## THE REQUEST:
Please copy out every line in the rows below that contains the string "dist".

## LISTED ENTRIES:
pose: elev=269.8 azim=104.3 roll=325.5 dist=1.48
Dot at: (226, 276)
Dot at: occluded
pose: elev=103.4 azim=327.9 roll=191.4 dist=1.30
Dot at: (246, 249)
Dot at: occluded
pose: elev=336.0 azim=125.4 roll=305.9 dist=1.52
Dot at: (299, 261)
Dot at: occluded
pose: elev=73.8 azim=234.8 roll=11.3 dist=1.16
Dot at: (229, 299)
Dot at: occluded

## COMPLETE RESPONSE:
pose: elev=269.8 azim=104.3 roll=325.5 dist=1.48
pose: elev=103.4 azim=327.9 roll=191.4 dist=1.30
pose: elev=336.0 azim=125.4 roll=305.9 dist=1.52
pose: elev=73.8 azim=234.8 roll=11.3 dist=1.16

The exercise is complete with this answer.